So let's try out this shiny new function, but first let's increase the difficulty level by adding a new requirement to our comment system.
So what we wanna do is we allow level three headings, and we mark a level three heading by putting three hashes at the start of a line.
So here's a function that'll do that for us.
And once again, it's not super important how it works.
It's a regular expression that looks for three hashes at the start of a line followed by some whitespace.
If it finds that it grabs the rest of the line and makes that a heading.
So we've got four functions to run in our composition.
And we use our shiny new 'compose' function like this.
And to me, this looks rather neat.
We've got a new function 'processComment' that's composed of four small single responsibility functions joined together.
But there is a small difficulty with this function.
And that is, we end up writing our functions in the reverse order of how they execute.
That is we've written 'headalize' last, but it's actually the first function that runs.
And if we map it out, the data flows through this processComment function like this.
So we pass the first value into headlalize, then the result of that into emphasize and then into imagify and so on.
So the data's flowing from right to left or bottom to top as the case may be.

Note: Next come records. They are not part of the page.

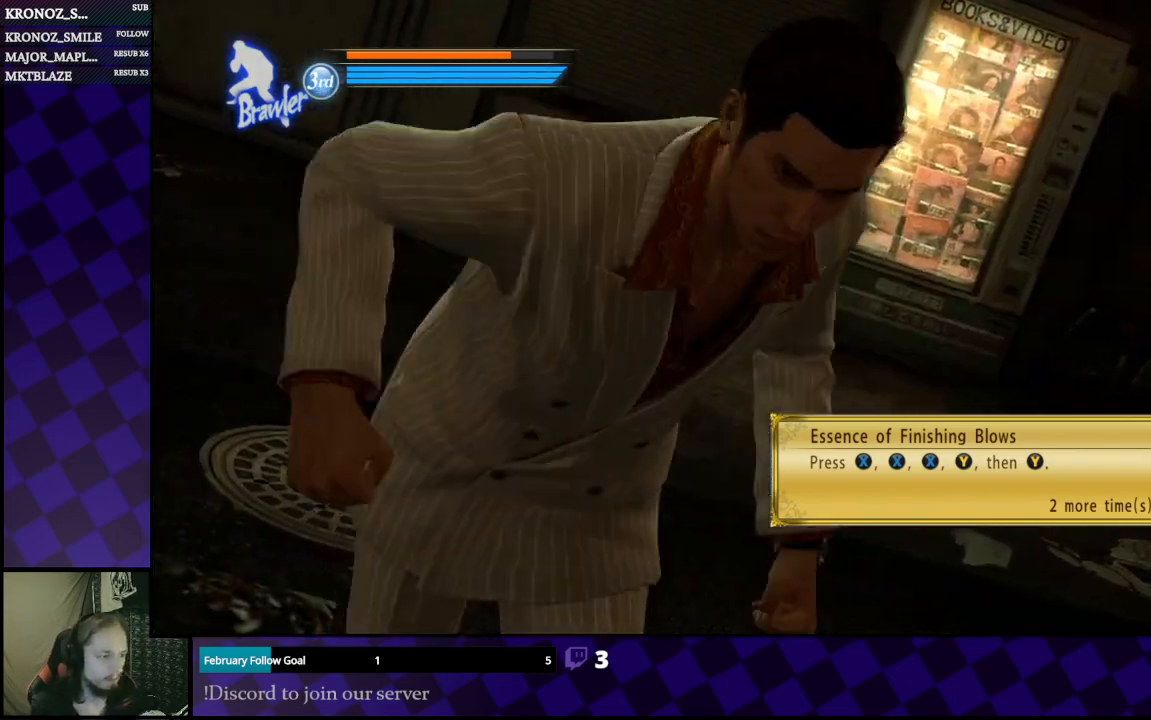
{"buttons": [], "left_stick": "center", "right_stick": "center", "events": [[67, "L1", "up"], [67, "left_stick", "center"]]}
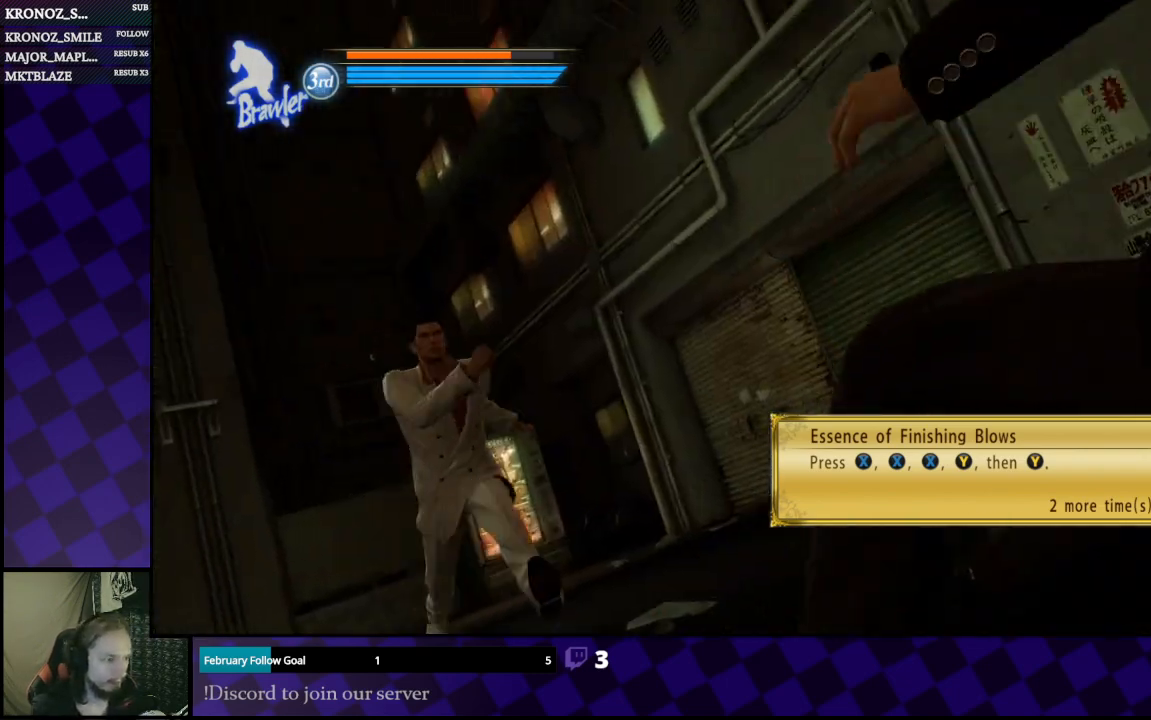
{"buttons": [], "left_stick": "center", "right_stick": "center", "events": []}
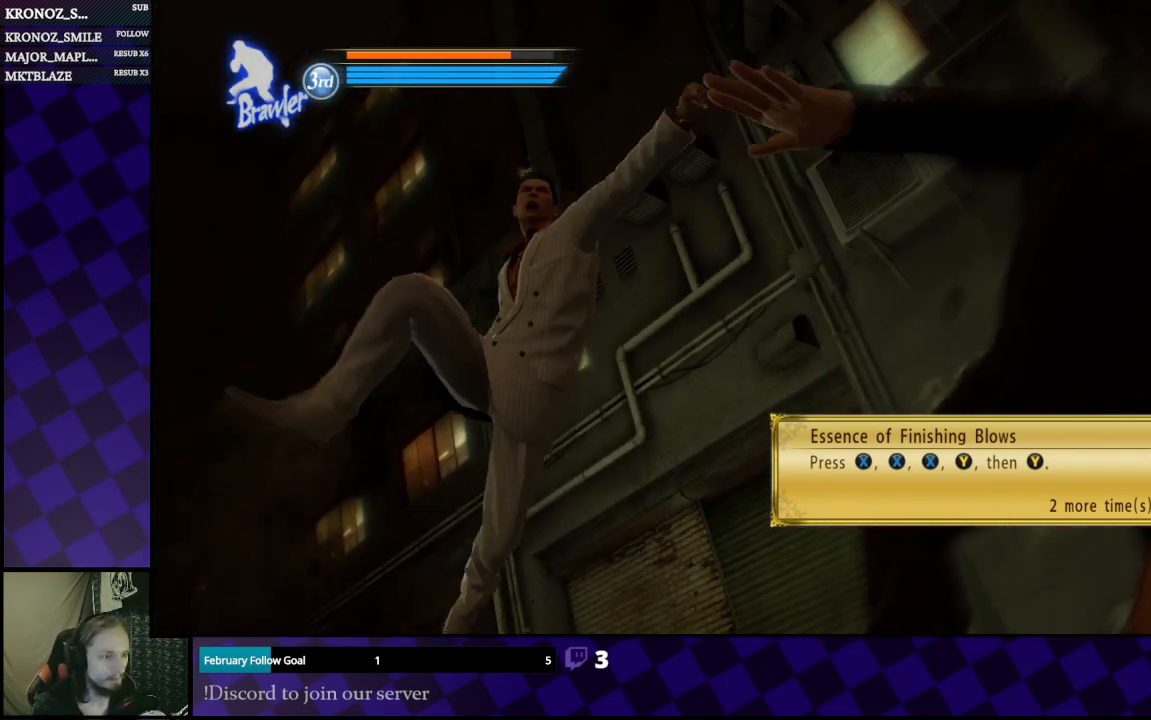
{"buttons": [], "left_stick": "center", "right_stick": "center", "events": []}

And as I've been saying, it works that way, because if we wrote that composition out by hand, it would be the innermost function headalize that we want to call first.
And that's why we we're using reduceRight.
We go wanna preserve that order.
But if we're gonna write out our compose functions in a vertical list, like this one, there's no reason why we can't create a composition function that composes in the opposite direction.
That way we could have the data flowing from left to right or top to bottom as the case may be.
And it would flow more naturally.
And so we'll call that function "flow".
So to create flow, all we do is we replace that reduceRight with reduce, and it looks like this.
As you can see, the only difference is that reduce method call.
Now to show, show it off in action.
What we're gonna do is we're gonna add yet another requirement to our comment processing system.
We wanna allow for text between back ticks to be formatted as code.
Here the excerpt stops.